Will China continue to trade in wildlife after coronavirus ban?

Photo by Vincent van Zalinge on Unsplash
Photo by Vincent van Zalinge on Unsplash

For the past two weeks, China’s police have been raiding houses, restaurants and makeshift markets across the country, arresting nearly 700 people for breaking the temporary ban on catching, selling or eating wild animals.

Almost 40.000 animals, including squirrels, weasels and boars, were confiscated. The scale of the crackdown suggests that China’s taste for eating wildlife and using animal parts for medicinal purposes is not likely to disappear overnight, despite potential links to the new coronavirus.

Traders legally selling donkey, dog, deer, crocodile and other meat told Reuters they plan to get back to business as soon as the markets reopen.

“I’d like to sell once the ban is lifted,” said Gong Jian, who runs a wildlife store online and operates shops in China’s autonomous Inner Mongolia region. “People like buying wildlife. They buy for themselves to eat or give as presents because it is very presentable and gives you face.”

Gong said he was storing crocodile and deer meat in large freezers, but would have to kill all the quails he had been breeding as supermarkets were no longer buying his eggs and they cannot be eaten after freezing.

Scientists suspect, but have not proven, that the new coronavirus passed to humans from bats via pangolins, a small ant-eating mammal whose scales are highly prized in traditional Chinese medicine.

‘Animals are living for man, not sharing the earth with man’
Some of the earliest infections were found in people who had exposure to Wuhan’s seafood market, where bats, snakes, civets and other wildlife were sold. China temporarily shut down all such markets in January, warning that eating wild animals posed a threat to public health and safety.

That may not be enough to change tastes or attitudes that are deeply rooted in the country’s culture and history.

“In many people’s eyes, animals are living for man, not sharing the earth with man,” said Wang Song, a retired researcher of Zoology at the Chinese Academy of Sciences.

Permanent ban on trade in wildlife
The outbreak of the new coronavirus, which has killed more than 1600 people in China, revived a debate in the country about the use of wildlife for food and medicine.

Many academics, environmentalists and residents in China have joined international conservation groups in calling for a permanent ban on trade in wildlife and closure of the markets where wild animals are sold.

The online debate within China has heavily favored a permanent ban. “One bad habit is that we dare to eat anything,” said one commenter called Sun on a news discussion forum on the Chinese website Sina. “We must stop eating wildlife and those who do should be sentenced to jail.”

Government support
The breeding and trading of wild animals in China is supported by the government and is a source of profit for many people.

After the SARS outbreak in 2003, the National Forestry and Grassland Administration (NFGA) strengthened oversight of the wildlife business.

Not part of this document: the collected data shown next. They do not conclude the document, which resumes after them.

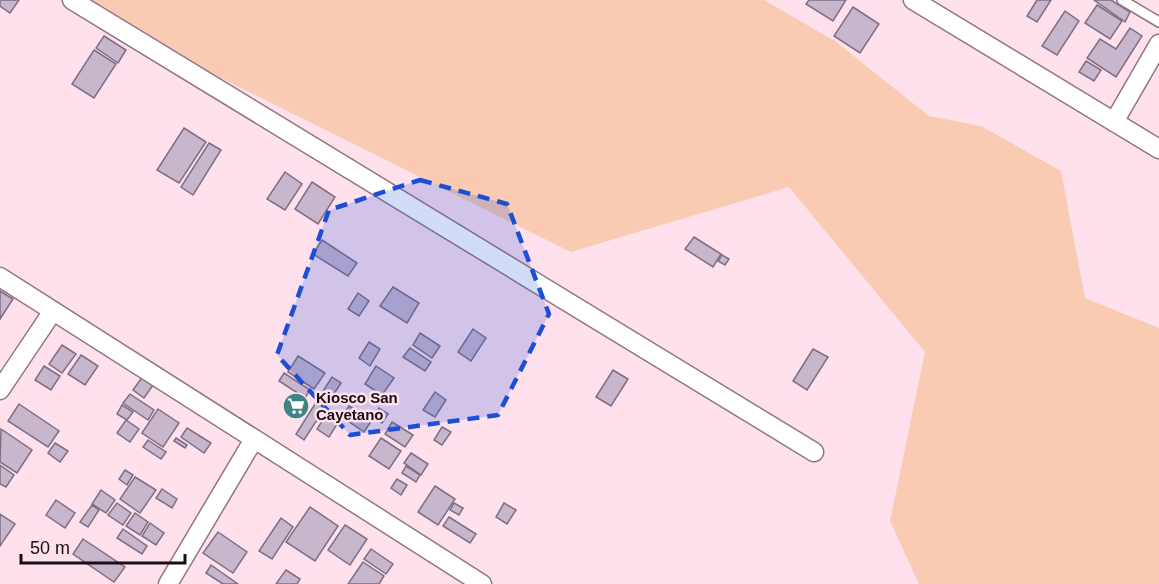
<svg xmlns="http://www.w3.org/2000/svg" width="1159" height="584" font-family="Arial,sans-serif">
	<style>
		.green { fill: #f9cbb2 }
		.building { fill: #c8b6cd; stroke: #7e6e83; stroke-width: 1.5 }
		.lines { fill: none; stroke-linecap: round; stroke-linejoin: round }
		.service-casing { stroke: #927783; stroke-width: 12 }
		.minor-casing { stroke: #927783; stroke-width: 21 }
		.service { stroke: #fff; stroke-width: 9 }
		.minor { stroke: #fff; stroke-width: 18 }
		.marked { fill: #1d4ed8; fill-opacity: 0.2; stroke: #1d4ed8; stroke-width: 4.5; stroke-dasharray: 12 8; stroke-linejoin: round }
		.labels { text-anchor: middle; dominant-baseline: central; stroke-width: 5; stroke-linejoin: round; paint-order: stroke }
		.poi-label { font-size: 15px; font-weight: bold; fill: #190f14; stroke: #ffe1ee; text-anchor: start }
	</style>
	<rect width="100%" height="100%" fill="#ffe1ee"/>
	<polygon class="green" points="93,0 764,0 835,41 929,116 981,126 1061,171 1085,298 1159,328 1159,584 919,584 890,521 925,352 789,187 571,252 213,74"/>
	<g class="building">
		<polygon points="0,0 19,0 10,13 0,6"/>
		<polygon points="809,0 846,0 833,21 806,4"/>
		<polygon points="1037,0 1051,0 1037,22 1027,16"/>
		<polygon points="1094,0 1111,0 1130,12 1125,22"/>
		<polygon points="1097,5 1122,21 1110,39 1085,23"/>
		<polygon points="853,7 879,24 860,53 834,36"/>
		<polygon points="1065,11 1079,21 1057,55 1042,46"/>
		<polygon points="1130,28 1142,36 1116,77 1087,58 1100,39 1116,49"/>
		<polygon points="104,36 126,50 118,63 96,48"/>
		<polygon points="94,50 116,64 94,98 72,84"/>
		<polygon points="1086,61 1101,70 1094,81 1079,72"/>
		<polygon points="184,128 206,142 179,183 157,170"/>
		<polygon points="209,143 221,150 193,195 181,187"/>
		<polygon points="285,172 302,184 285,210 267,199"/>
		<polygon points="312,182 335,197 318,224 295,209"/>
		<polygon points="694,237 721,254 713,267 685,249"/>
		<polygon points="322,240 357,263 348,276 313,254"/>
		<polygon points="722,255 729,259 725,265 718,261"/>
		<polygon points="393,287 419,303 407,323 380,306"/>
		<polygon points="0,291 13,299 0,319"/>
		<polygon points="358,293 369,301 359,316 348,309"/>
		<polygon points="473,329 486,338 471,361 458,352"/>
		<polygon points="420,333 440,346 432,358 413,345"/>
		<polygon points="369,342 380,349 370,366 359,358"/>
		<polygon points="62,345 76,354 62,373 49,364"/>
		<polygon points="410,348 431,362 425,371 403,357"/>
		<polygon points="813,349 828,357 807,390 793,381"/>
		<polygon points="81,355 98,366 85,385 68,374"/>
		<polygon points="298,356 325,373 314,389 288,372"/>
		<polygon points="44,366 60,376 51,390 35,380"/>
		<polygon points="376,366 394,378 382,395 365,384"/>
		<polygon points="613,370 628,379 611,406 596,397"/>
		<polygon points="145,373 156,381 144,398 133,390"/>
		<polygon points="284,373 310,390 305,398 279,381"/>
		<polygon points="332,377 341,383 304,440 296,434"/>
		<polygon points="435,392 446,400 435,417 423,410"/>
		<polygon points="130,394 154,410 148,420 123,403"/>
		<polygon points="19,404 59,431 48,447 8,421"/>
		<polygon points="122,405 133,412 127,420 117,414"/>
		<polygon points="349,406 372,420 364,432 342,417"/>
		<polygon points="379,408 388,414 382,423 374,417"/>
		<polygon points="158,409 179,423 163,447 142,433"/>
		<polygon points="329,410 341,418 329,437 317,429"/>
		<polygon points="126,420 139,429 130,442 117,433"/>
		<polygon points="392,422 413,435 405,447 385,434"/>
		<polygon points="442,427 451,432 442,445 434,440"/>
		<polygon points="187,428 211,443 204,453 181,437"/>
		<polygon points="1,429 32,450 17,473 0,462"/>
		<polygon points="176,438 187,445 185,448 174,441"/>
		<polygon points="381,438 401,451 389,469 369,456"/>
		<polygon points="148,440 166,452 161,459 143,447"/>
		<polygon points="55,443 68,451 60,462 48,453"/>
		<polygon points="411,453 428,464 421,475 404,463"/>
		<polygon points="0,465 14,475 6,487 0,484"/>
		<polygon points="406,466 420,475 416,482 402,473"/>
		<polygon points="125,470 133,475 127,485 119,479"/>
		<polygon points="135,477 156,490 140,513 120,499"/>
		<polygon points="397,479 407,485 401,495 391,488"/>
		<polygon points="435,486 455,499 438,525 418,512"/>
		<polygon points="162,489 177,499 172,508 156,498"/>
		<polygon points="101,490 115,500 106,513 92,504"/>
		<polygon points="56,500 75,513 65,528 46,515"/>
		<polygon points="117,503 131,513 123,525 108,515"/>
		<polygon points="454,503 463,508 459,515 450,510"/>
		<polygon points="504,503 516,510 507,524 496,517"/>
		<polygon points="92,505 99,510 88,527 80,522"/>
		<polygon points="310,507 338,526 315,561 286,542"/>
		<polygon points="135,513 148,522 140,535 126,526"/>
		<polygon points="0,514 15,524 0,546"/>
		<polygon points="449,517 476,534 470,543 443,526"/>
		<polygon points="281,518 293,527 272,559 259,551"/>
		<polygon points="150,523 164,533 156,545 142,536"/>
		<polygon points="345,525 367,539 350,565 328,550"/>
		<polygon points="123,529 147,546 142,554 117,538"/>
		<polygon points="218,532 247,552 233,573 203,553"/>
		<polygon points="83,539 125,567 114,582 73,554"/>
		<polygon points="371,549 393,564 386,574 364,559"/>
		<polygon points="363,562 384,576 379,584 348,584"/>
		<polygon points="211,565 238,584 223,584 206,573"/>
		<polygon points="286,570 300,579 297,584 276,584"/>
	</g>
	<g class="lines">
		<defs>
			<polyline id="service" points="1122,0 1159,22"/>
			<g id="minor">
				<polyline points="72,0 814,452"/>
				<polyline points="913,0 1159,149"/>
				<polyline points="1114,122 1159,44"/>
				<polyline points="0,277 482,584"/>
				<polyline points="0,390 53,311"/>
				<polyline points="168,584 254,439"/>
			</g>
		</defs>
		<use href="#service" class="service-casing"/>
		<use href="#minor" class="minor-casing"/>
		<use href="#service" class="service"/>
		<use href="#minor" class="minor"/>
	</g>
	<path class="marked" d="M420,180L507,204L549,314L498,415L350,435L277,355L329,210Z"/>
	<defs>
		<symbol id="supermarket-disc" viewBox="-11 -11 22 22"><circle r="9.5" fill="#3d8585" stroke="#ffe1ee"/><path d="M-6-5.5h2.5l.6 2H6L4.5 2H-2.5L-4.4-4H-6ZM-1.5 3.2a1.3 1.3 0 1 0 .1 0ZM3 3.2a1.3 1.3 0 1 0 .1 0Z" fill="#fff"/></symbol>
	</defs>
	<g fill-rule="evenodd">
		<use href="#supermarket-disc" x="281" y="391" width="30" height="30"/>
	</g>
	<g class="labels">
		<g class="poi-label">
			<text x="316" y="397">Kiosco San<tspan x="316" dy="17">Cayetano</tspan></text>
		</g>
	</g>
	<path d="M21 554v9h164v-9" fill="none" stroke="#190f14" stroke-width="3"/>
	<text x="30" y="554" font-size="18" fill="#190f14" stroke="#ffe1ee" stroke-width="4.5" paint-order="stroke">50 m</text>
</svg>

They licensed the legal farming and sale of 54 wild animals including civets, turtles and crocodiles. And they approved breeding of endangered species including bears, tigers and pangolins for environmental or conservation purposes.

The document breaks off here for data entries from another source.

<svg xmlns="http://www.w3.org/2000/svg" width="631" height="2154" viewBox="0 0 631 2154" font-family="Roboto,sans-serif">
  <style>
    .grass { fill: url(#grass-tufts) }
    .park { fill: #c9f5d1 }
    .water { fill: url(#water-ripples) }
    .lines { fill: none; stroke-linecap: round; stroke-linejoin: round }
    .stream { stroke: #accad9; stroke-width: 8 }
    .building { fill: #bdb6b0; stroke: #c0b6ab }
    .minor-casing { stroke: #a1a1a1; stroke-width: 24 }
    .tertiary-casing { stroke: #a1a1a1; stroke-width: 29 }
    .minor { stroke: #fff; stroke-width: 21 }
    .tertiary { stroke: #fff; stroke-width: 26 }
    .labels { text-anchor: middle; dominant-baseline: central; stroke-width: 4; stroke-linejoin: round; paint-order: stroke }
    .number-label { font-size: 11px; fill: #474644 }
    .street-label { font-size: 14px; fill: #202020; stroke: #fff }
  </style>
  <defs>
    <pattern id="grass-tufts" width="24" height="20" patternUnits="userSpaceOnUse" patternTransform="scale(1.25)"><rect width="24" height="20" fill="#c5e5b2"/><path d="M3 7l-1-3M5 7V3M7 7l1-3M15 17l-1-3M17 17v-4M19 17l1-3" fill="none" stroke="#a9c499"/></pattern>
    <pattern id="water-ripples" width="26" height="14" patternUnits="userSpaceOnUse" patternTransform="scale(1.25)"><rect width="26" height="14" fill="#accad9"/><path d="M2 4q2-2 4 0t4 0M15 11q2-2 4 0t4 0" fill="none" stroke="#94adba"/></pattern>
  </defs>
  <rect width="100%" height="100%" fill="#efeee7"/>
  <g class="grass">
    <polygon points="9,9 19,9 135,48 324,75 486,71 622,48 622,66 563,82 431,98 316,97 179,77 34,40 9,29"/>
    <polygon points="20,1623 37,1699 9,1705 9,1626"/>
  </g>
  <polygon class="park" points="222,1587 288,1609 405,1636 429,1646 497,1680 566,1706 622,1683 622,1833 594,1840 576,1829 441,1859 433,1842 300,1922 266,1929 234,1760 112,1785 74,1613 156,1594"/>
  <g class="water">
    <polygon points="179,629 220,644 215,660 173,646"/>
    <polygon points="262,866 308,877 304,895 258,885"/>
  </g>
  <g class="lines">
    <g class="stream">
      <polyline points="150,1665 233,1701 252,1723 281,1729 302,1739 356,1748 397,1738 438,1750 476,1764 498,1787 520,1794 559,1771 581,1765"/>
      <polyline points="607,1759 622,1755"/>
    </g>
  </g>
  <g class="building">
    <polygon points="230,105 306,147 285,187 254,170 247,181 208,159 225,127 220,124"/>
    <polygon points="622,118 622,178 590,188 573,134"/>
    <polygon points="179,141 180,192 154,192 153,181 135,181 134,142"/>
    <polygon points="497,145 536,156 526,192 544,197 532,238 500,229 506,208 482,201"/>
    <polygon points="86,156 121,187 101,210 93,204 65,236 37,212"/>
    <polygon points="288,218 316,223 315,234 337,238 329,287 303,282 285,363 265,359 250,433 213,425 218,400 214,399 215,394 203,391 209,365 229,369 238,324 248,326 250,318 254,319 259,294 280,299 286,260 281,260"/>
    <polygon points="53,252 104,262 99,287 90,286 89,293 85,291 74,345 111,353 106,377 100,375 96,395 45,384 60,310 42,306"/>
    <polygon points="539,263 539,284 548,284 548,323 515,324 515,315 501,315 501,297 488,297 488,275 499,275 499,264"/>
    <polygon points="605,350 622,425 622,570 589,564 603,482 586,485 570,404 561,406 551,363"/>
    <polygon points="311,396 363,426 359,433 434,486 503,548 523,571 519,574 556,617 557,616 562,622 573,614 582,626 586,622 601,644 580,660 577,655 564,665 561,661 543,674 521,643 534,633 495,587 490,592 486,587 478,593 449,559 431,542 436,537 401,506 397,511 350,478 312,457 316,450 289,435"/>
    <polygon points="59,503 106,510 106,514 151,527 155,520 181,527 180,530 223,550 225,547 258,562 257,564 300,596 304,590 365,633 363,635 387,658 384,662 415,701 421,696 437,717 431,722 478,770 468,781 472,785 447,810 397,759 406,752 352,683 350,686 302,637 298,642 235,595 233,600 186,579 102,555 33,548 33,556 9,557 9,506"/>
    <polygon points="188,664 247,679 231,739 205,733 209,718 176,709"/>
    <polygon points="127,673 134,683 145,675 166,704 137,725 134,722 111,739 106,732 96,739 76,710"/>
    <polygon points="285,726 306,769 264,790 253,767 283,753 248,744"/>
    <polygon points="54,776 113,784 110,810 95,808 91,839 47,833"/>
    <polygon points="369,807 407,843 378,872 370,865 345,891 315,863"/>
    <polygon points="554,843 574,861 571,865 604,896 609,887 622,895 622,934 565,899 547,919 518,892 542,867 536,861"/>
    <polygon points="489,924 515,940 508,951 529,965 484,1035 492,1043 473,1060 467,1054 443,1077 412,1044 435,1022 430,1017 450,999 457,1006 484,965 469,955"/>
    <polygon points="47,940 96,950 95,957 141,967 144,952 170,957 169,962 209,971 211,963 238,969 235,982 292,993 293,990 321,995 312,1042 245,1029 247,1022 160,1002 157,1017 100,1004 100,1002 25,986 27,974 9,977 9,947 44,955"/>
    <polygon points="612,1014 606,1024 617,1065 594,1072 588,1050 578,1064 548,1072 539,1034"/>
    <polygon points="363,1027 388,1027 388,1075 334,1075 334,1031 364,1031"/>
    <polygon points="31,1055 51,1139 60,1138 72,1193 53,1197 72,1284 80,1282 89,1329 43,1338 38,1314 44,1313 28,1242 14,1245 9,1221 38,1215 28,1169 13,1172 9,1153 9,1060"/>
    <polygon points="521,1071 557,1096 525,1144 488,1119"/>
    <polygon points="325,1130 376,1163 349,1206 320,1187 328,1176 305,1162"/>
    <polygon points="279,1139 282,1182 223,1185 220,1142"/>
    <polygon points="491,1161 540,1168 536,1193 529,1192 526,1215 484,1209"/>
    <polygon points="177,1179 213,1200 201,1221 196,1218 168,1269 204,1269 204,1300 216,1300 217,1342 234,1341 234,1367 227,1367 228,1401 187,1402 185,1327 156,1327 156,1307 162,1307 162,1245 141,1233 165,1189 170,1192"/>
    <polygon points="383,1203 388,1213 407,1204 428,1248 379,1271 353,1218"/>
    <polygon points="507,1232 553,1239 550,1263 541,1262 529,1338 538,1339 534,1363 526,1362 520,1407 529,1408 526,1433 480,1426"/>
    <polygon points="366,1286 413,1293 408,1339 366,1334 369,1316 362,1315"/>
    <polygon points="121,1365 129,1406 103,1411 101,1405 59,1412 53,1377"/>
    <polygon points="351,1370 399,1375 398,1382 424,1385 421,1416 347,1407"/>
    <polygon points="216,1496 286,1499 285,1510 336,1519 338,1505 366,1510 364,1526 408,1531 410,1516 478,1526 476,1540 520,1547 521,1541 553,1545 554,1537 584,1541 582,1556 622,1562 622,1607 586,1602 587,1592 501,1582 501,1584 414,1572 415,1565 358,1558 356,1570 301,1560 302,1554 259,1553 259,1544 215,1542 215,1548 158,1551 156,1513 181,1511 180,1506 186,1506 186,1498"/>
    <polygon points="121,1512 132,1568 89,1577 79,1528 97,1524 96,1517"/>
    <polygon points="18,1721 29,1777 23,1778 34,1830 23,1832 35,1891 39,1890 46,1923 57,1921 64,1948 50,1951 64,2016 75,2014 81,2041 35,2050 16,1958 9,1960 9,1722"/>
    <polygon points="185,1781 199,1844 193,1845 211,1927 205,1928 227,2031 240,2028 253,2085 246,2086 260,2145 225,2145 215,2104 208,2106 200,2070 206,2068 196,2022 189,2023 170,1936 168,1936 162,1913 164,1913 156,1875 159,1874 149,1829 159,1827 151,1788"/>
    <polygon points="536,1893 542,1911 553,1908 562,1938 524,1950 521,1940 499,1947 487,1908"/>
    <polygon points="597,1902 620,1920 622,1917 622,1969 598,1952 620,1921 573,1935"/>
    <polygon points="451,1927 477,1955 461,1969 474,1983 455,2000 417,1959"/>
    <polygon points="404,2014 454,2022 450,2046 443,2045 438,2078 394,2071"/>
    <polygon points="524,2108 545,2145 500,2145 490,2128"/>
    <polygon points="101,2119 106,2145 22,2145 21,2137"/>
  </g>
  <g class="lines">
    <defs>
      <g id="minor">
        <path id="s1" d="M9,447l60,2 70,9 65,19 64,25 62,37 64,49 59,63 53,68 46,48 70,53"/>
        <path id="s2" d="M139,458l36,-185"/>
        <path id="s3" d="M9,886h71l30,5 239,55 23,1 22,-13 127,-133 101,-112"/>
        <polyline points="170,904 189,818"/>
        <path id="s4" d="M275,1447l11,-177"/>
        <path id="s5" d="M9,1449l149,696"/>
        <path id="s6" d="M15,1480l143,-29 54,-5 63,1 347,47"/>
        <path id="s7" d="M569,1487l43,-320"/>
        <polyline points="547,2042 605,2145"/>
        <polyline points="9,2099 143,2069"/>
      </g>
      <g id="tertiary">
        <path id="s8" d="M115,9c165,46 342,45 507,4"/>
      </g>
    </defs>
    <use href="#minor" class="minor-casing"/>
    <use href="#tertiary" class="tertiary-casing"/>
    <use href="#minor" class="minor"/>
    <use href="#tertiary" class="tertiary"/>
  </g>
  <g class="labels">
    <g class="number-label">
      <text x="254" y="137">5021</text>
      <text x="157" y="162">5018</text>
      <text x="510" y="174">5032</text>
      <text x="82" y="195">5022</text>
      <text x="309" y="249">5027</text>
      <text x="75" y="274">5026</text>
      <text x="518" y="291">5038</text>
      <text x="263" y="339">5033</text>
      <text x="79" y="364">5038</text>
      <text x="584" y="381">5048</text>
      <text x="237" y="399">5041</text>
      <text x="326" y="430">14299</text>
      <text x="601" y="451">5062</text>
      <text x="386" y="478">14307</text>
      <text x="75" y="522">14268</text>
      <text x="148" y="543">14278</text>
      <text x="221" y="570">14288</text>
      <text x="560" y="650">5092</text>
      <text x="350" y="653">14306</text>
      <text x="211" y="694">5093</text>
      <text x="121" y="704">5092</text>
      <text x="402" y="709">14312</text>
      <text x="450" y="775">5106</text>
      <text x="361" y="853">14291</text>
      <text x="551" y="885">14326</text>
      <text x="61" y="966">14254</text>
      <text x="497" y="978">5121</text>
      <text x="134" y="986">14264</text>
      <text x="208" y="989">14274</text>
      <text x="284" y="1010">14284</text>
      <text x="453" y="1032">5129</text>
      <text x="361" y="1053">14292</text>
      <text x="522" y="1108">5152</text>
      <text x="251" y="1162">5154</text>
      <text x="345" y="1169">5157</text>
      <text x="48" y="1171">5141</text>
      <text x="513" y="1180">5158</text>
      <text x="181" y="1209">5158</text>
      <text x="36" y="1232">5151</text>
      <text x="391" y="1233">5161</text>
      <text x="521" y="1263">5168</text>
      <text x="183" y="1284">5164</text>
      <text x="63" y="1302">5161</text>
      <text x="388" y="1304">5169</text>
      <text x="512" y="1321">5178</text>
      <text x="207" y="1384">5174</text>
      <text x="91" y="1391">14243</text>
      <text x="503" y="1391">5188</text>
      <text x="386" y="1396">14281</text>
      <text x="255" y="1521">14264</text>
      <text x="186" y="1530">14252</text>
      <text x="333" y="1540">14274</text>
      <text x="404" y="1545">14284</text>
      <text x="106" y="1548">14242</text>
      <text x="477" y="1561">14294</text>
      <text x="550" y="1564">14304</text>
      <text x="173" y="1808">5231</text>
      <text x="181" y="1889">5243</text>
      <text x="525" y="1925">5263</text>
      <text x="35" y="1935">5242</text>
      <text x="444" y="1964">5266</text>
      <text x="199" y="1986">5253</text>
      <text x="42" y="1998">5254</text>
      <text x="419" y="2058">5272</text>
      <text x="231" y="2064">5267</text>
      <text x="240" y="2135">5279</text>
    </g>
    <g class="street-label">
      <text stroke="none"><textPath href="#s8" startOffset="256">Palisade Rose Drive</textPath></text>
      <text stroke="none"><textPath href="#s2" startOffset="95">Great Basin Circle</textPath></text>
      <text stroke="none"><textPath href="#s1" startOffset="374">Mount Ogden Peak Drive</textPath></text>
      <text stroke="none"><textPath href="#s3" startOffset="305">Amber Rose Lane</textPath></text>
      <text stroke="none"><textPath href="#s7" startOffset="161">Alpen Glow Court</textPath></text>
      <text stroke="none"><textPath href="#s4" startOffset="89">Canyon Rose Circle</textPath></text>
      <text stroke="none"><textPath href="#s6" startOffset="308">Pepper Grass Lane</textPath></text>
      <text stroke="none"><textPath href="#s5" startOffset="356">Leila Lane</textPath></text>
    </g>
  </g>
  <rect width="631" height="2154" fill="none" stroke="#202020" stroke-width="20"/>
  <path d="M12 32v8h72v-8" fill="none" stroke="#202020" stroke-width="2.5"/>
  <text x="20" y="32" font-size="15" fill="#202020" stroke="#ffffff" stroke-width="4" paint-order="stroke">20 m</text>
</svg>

However, animal activists describe the licensed farms as a cover for illegal wildlife trafficking, where animals are specifically bred to be consumed as food or medicine rather than released into the wild.

“They just use this premise to do illegal trading,” Zhou Jinfeng, head of China’s Biodiversity Conservation and Green Development Foundation, told Reuters. “There are no real pangolin farms in China, they just use the permits to do illegal things.”

The NFGA did not respond to requests for comment.

“The state forestry bureau has long been the main force supporting wildlife use,” said Peter Li, a China Policy Specialist for the Humane Society International. “It insists on China’s right to use wildlife resources for development purposes.”

Much of the farming and sale of wildlife takes place in rural or poorer regions under the blessing of local authorities who see trading as a boost for the local economy. State-backed television programs regularly show people farming animals, including rats, for commercial sale and their own consumption.

The United Nations estimates the global illegal wildlife trade is worth about $23 billion a year. China is by far the largest market, environmental groups say.